Ce conflit entamé en 2007, à la mort d'André Bettencourt, mari de Liliane, a débouché sur une rafale de procédures dans lesquelles sont notamment poursuivis l'ex-ami de la milliardaire François-Marie Banier, son ex-gestionnaire de fortune Patrice de Maistre, l'ex-ministre UMP Eric Woerth, le procureur de Nanterre Philippe Courroye, le patron des services de renseignements Bernard Squarcini et des journalistes.

Selon Françoise Meyers, Liliane Bettencourt, classée par Forbes cette année deuxième fortune de France avec 18 milliards d'euros, a renoncé à contester en cassation son placement sous tutelle ordonné le 17 octobre dernier et confirmé en appel.

Me Jean-René Farthouat, qui soutenait ce pourvoi, a été écarté, dit Françoise Meyers. "Ma mère a effectivement souhaité pour plusieurs raisons mettre fin à sa mission, et elle l'a d'ailleurs confirmé au juge des tutelles. La moindre des choses est de respecter ses décisions", dit-elle.

"Pour le reste, la tutelle a écarté les personnes malveillantes autour d'elle et il était temps. Ces dernières années se sont déroulées dans un climat épouvantable de dénigrement et de manipulation", ajoute-t-elle.

Par ailleurs, le contentieux déclenché par l'affaire et concernant les fonds détenus dans des paradis fiscaux et dissimulés au fisc français est refermé, assure Françoise Meyers. "Les choses ont été régularisées et nous y avons veillé", poursuit-elle dans le magazine publié vendredi.

Des promesses avaient été faites afin de rapatrier les capitaux évadés en France. Le fisc réclamait 108 millions à l'héritière, mais Françoise Meyers ne précise pas si tout a été payé. (voir )

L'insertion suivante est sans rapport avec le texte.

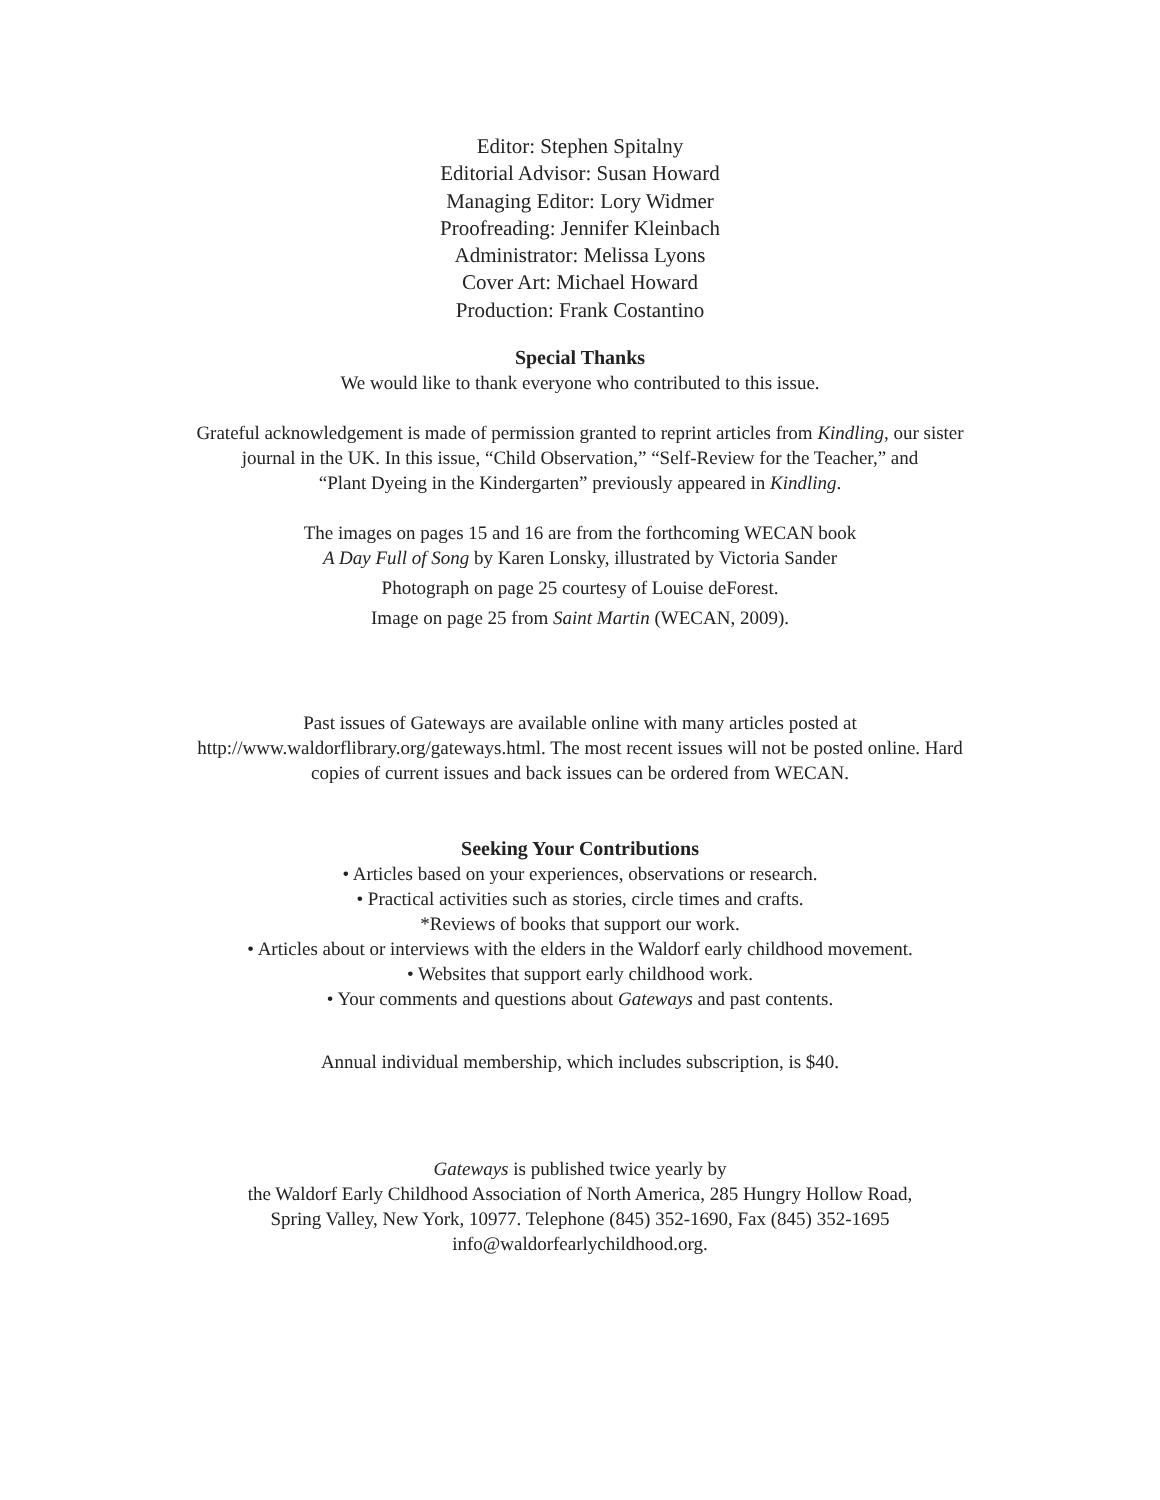Editor: Stephen Spitalny
Editorial Advisor: Susan Howard
Managing Editor: Lory Widmer
Proofreading: Jennifer Kleinbach
Administrator: Melissa Lyons
Cover Art: Michael Howard
Production: Frank Costantino
Special Thanks
We would like to thank everyone who contributed to this issue.
Grateful acknowledgement is made of permission granted to reprint articles from Kindling, our sister
journal in the UK. In this issue, “Child Observation,” “Self-Review for the Teacher,” and
“Plant Dyeing in the Kindergarten” previously appeared in Kindling.
The images on pages 15 and 16 are from the forthcoming WECAN book
A Day Full of Song by Karen Lonsky, illustrated by Victoria Sander
Photograph on page 25 courtesy of Louise deForest.
Image on page 25 from Saint Martin (WECAN, 2009).
Past issues of Gateways are available online with many articles posted at
http://www.waldorflibrary.org/gateways.html. The most recent issues will not be posted online. Hard
copies of current issues and back issues can be ordered from WECAN.
Seeking Your Contributions
• Articles based on your experiences, observations or research.
• Practical activities such as stories, circle times and crafts.
*Reviews of books that support our work.
• Articles about or interviews with the elders in the Waldorf early childhood movement.
• Websites that support early childhood work.
• Your comments and questions about Gateways and past contents.
Annual individual membership, which includes subscription, is $40.
Gateways is published twice yearly by
the Waldorf Early Childhood Association of North America, 285 Hungry Hollow Road,
Spring Valley, New York, 10977. Telephone (845) 352-1690, Fax (845) 352-1695
info@waldorfearlychildhood.org.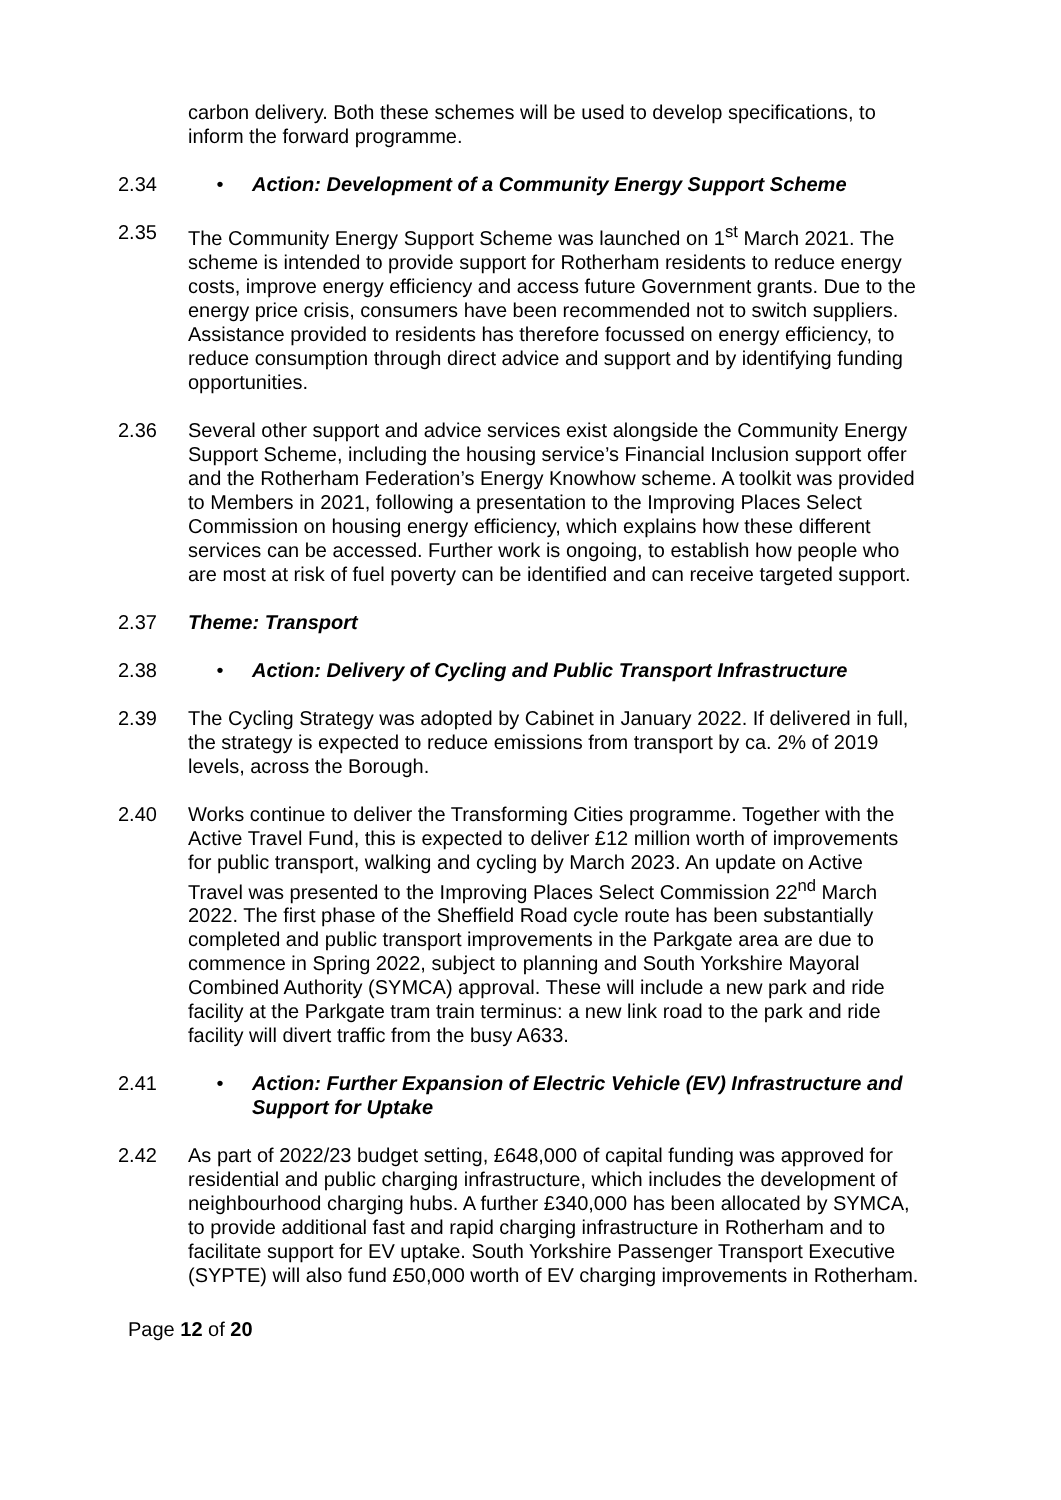carbon delivery. Both these schemes will be used to develop specifications, to inform the forward programme.
2.34 • Action: Development of a Community Energy Support Scheme
2.35 The Community Energy Support Scheme was launched on 1<sup>st</sup> March 2021. The scheme is intended to provide support for Rotherham residents to reduce energy costs, improve energy efficiency and access future Government grants. Due to the energy price crisis, consumers have been recommended not to switch suppliers. Assistance provided to residents has therefore focussed on energy efficiency, to reduce consumption through direct advice and support and by identifying funding opportunities.
2.36 Several other support and advice services exist alongside the Community Energy Support Scheme, including the housing service’s Financial Inclusion support offer and the Rotherham Federation’s Energy Knowhow scheme. A toolkit was provided to Members in 2021, following a presentation to the Improving Places Select Commission on housing energy efficiency, which explains how these different services can be accessed. Further work is ongoing, to establish how people who are most at risk of fuel poverty can be identified and can receive targeted support.
2.37 Theme: Transport
2.38 • Action: Delivery of Cycling and Public Transport Infrastructure
2.39 The Cycling Strategy was adopted by Cabinet in January 2022. If delivered in full, the strategy is expected to reduce emissions from transport by ca. 2% of 2019 levels, across the Borough.
2.40 Works continue to deliver the Transforming Cities programme. Together with the Active Travel Fund, this is expected to deliver £12 million worth of improvements for public transport, walking and cycling by March 2023. An update on Active Travel was presented to the Improving Places Select Commission 22<sup>nd</sup> March 2022. The first phase of the Sheffield Road cycle route has been substantially completed and public transport improvements in the Parkgate area are due to commence in Spring 2022, subject to planning and South Yorkshire Mayoral Combined Authority (SYMCA) approval. These will include a new park and ride facility at the Parkgate tram train terminus: a new link road to the park and ride facility will divert traffic from the busy A633.
2.41 • Action: Further Expansion of Electric Vehicle (EV) Infrastructure and Support for Uptake
2.42 As part of 2022/23 budget setting, £648,000 of capital funding was approved for residential and public charging infrastructure, which includes the development of neighbourhood charging hubs. A further £340,000 has been allocated by SYMCA, to provide additional fast and rapid charging infrastructure in Rotherham and to facilitate support for EV uptake. South Yorkshire Passenger Transport Executive (SYPTE) will also fund £50,000 worth of EV charging improvements in Rotherham.
Page 12 of 20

Françoise Meyers refuse de se prononcer sur les suites politiques de l'affaire. "Le volet politique de cette affaire n'est en rien mon sujet". Elle ne conteste cependant pas que la famille Bettencourt ait pu financer des campagnes politiques, même lorsque le Monde mentionne le nom de Nicolas Sarkozy.

"C'était une autre époque, mon père avait été au gouvernement, il avait été élu. Mes parents ont toujours eu des relations politiques et je ne discute pas leurs choix", dit-elle, précisant qu'elle-même ne fait plus de dons à ce titre.

C'est Jean-Victor, 25 ans, le petit-fils de Liliane Bettencourt, qui a repris son siège au conseil d'administration du géant des cosmétiques.

Il n'avait jamais perdu le contact avec sa grand-mère et il respecte les usages "de discrétion familiale" en s'abstenant de toute déclaration à la presse, dit sa mère.